Zuvor hatten sich wochenlang unliebsame Szenen am Stadtgarten, auf der Schaafenstraße und der Zülpicher Straße wiederholt. Hunderte Menschen feierten dort vor den Kneipen und Kiosken, das Ordnungsamt und die Polizei räumten die betroffenen Abschnitte mehrfach. Am Brüsseler Platz, der seit Monaten mit einem nächtlichen Verweilverbot belegt ist, hatte sich die Situation in den letzten Wochen dagegen merklich entspannt.

Händeringend suchte die Stadt deshalb nach Wegen, das nächtliche Geschehen zu entzerren und für die Einhaltung der weiterhin geltenden Corona-Regeln zu sorgen. Aber kann das mit einem Biergarten funktionieren? Die Besucher am Samstagabend entsprechen zumindest nicht gerade denen, die sonst ihre Abende am Stadtgarten oder auf der Uni-Wiese verbringen. Wer sich mit einem Kölsch für 1,50 Euro zwanzig Meter neben dem Biergarten auf der Wiese hinsetzen kann, statt den doppelten Preis auf der Bierbank zu bezahlen,  wird das als Studierender oder Auszubildender mit kleinem Budget vermutlich auch tun. Auch Gastronomen der angrenzenden Stadtteile übten Kritik und fürchteten, dass ihnen würden die Gäste ausbleiben.

Positive Überraschung

"Ich bin positiv überrascht", sagt Daniel Rabe, Vorstandsmitglied der IG Gastro und Mitinitiator des Biergartens. "Die Stimmung war die ganze Zeit über friedlich und wir hatten keine Probleme." Bis in die Nacht seien die Plätze gut gefüllt gewesen, anschließend habe sich das Publikum von selbst aufgelöst. Das Ordnungsamt habe nur zwei kleinere Verstöße festgestellt und sich sonst zufrieden gezeigt.

Wie lange es den Pop-up-Biergarten geben wird, weiß Rabe allerdings noch nicht. Mit der Stadt sei vereinbart, dass die Gastronomen den Ort auch über die zweiwöchige Testphase hinaus nutzen könnten. "Die Frage ist aber, ob wir das wollen." Dazu müssten noch viele Gespräche mit der Stadt und den anliegenden Gastronomen geführt werden. "Wir wollen schließlich niemandem etwas wegnehmen", betont Rabe. Außerdem müsse sich der Biergarten auch rechnen. Die Kosten, etwa für die vielen Security-Mitarbeiter und die regelmäßige Reinigung, seien enorm. Eine abschließende Entscheidung gebe es daher noch nicht.

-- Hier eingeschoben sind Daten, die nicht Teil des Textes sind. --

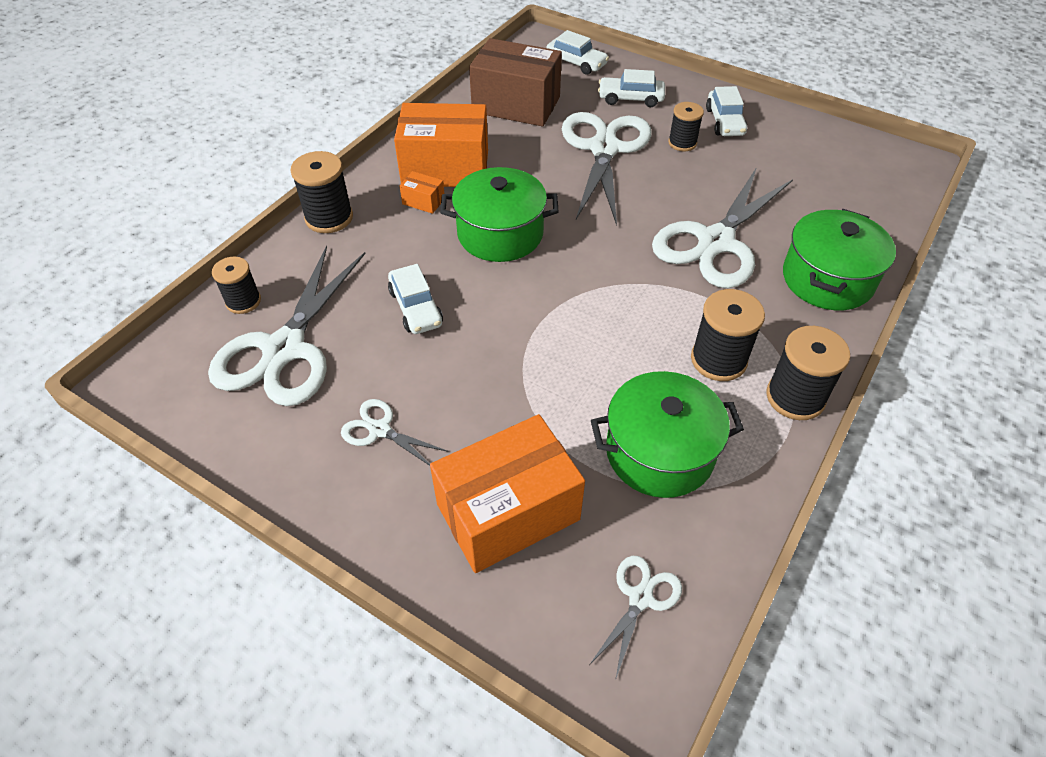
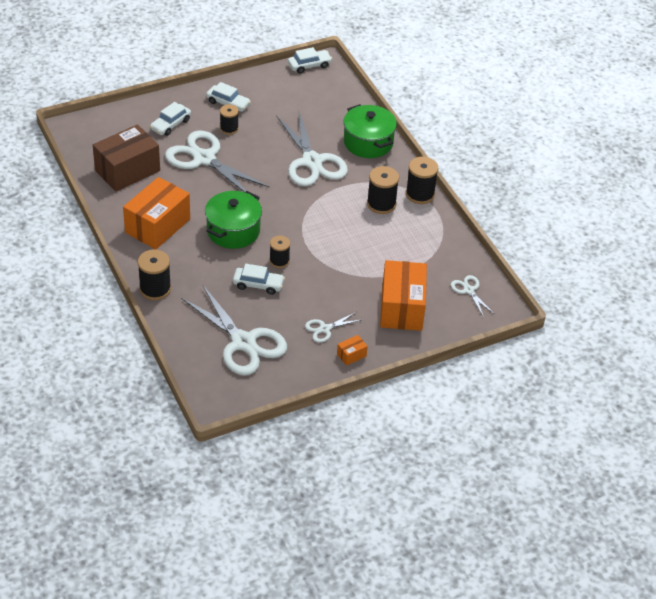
camera: 60 degrees left, 5 degrees down
black spool [212,257,261,314] -> black spool moved to [269,236,290,268]
orange box [400,171,444,214] -> orange box moved to [337,335,368,366]
white car [546,30,609,75] -> white car moved to [288,47,332,74]
green pot [591,371,744,498] -> none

Angesichts gut gefüllter Terrassen in der Innenstadt könnten die 450 Plätze zumindest hier für etwas Entspannung sorgen, zumal auch die festen Biergärten in anderen Stadtteilen ebenfalls beliebt sind. An den neuralgischen Plätzen sorgt die Neueröffnung allerdings nicht für den gewünschten Effekt. Kurz vor Mitternacht ist es am Stadtgarten so voll wie schon vor einigen Wochen. Die überwiegend jungen Besucher belegen die niedrigen Mauern an der Straße vollständig, teilweise sitzen dort 20 Leute dicht gedrängt zusammen. Insgesamt sind es auch an diesem Abend wieder etwa 200 Menschen. Der Imbiss gegenüber achtet penibel auf die Einhaltung der Maskenpflicht, doch wenn die Gäste vorher dicht gedrängt auf dem Bürgersteig stehen, nützt das wenig.

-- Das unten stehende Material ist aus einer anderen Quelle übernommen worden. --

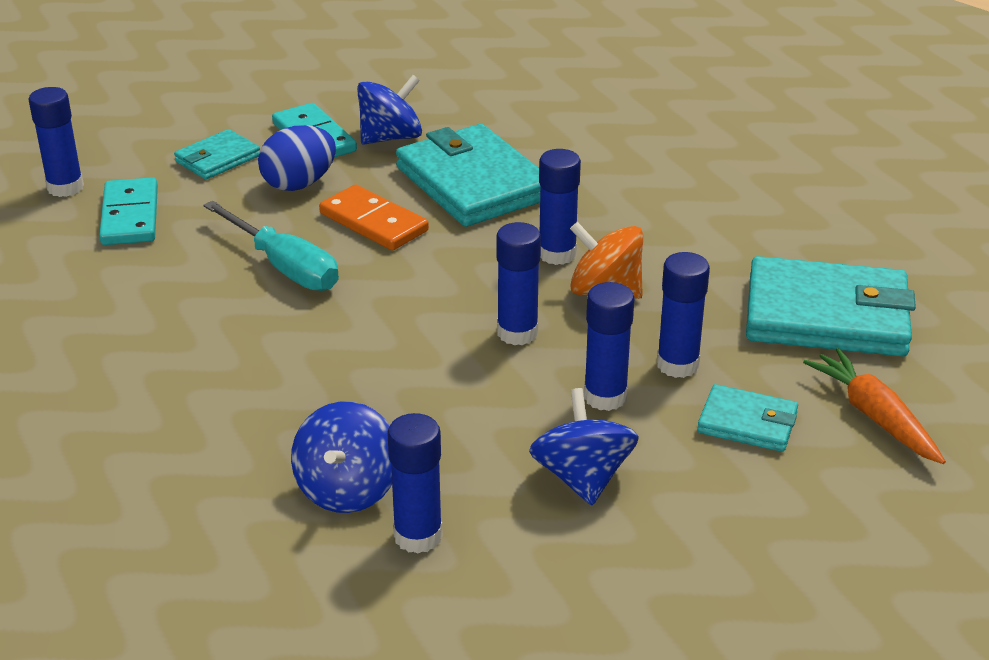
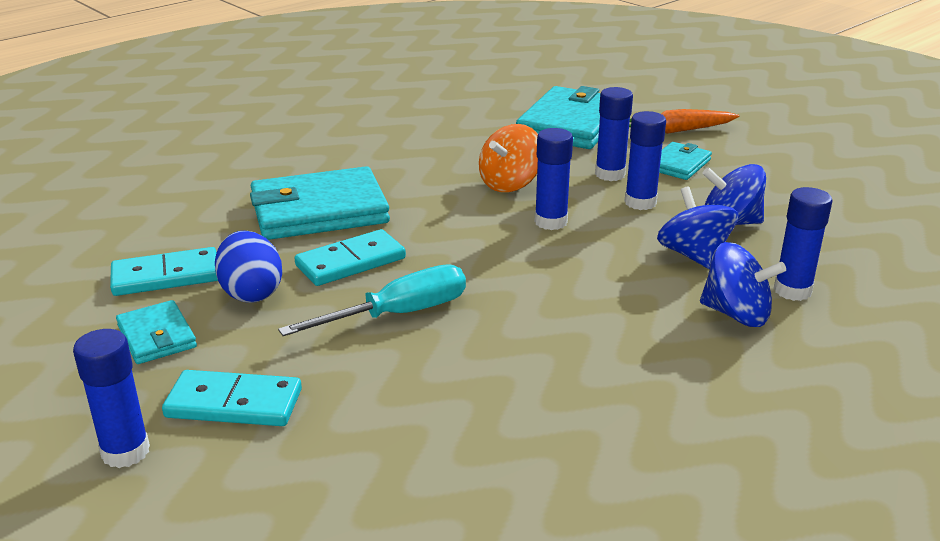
camera: 75 degrees left, 5 degrees down
orange domino [319,184,429,250] -> turquoise domino [295,229,406,286]
blue spinning top [357,75,422,145] -> blue spinning top moved to [657,187,739,269]
blue glue stick [539,149,581,265] -> none

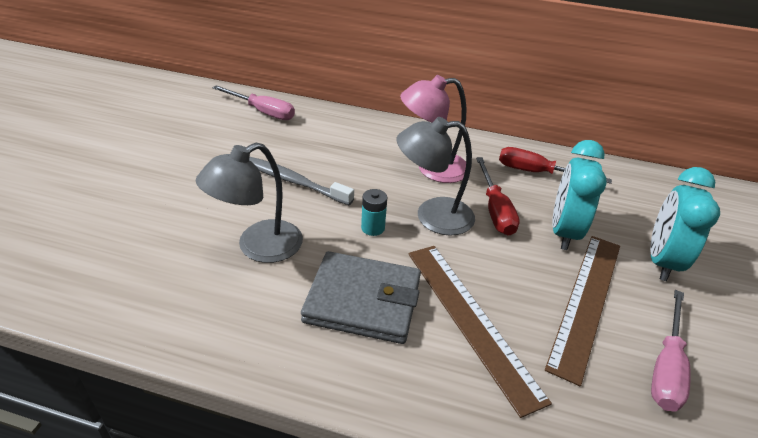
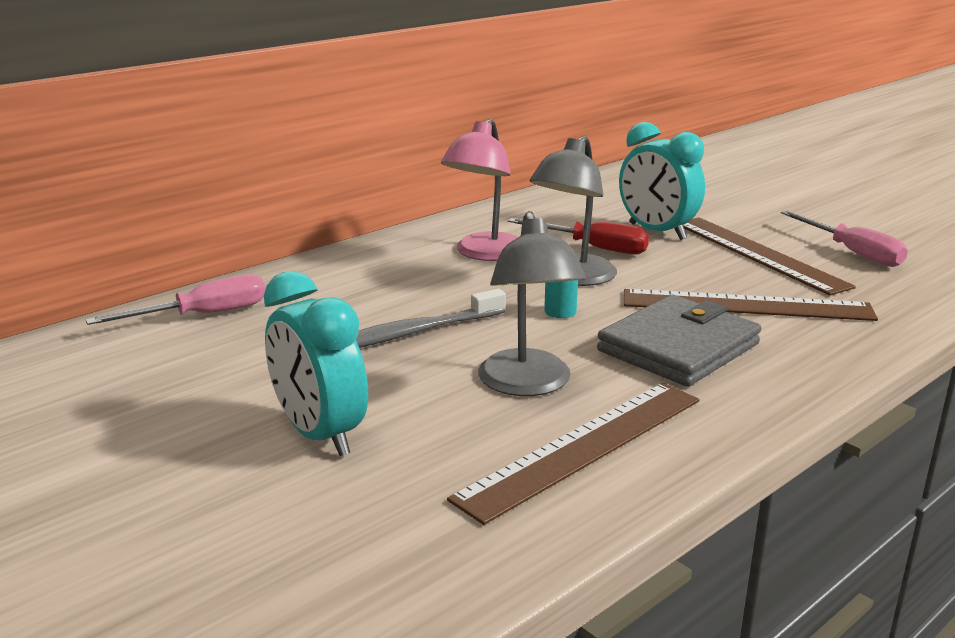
camera: 55 degrees left, 15 degrees down
red screwdriver [499,147,612,184] -> none
turquoise clock [650,167,720,281] -> turquoise clock moved to [264,271,368,456]
none -> brown ruler [447,383,699,525]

Auch die Zülpicher Straße ist auf Höhe der Uni-Mensa eher Partymeile als Verkehrsweg. Aus mehreren Boxen kommt laute Musik, die Studierenden feiern das Ende des Sommersemesters. Einzig auf der Schaafenstraße ist die Lage ruhiger als in den Wochen zuvor. Dort halten Sicherheitsmitarbeiter die Straße weitgehend frei von Menschen.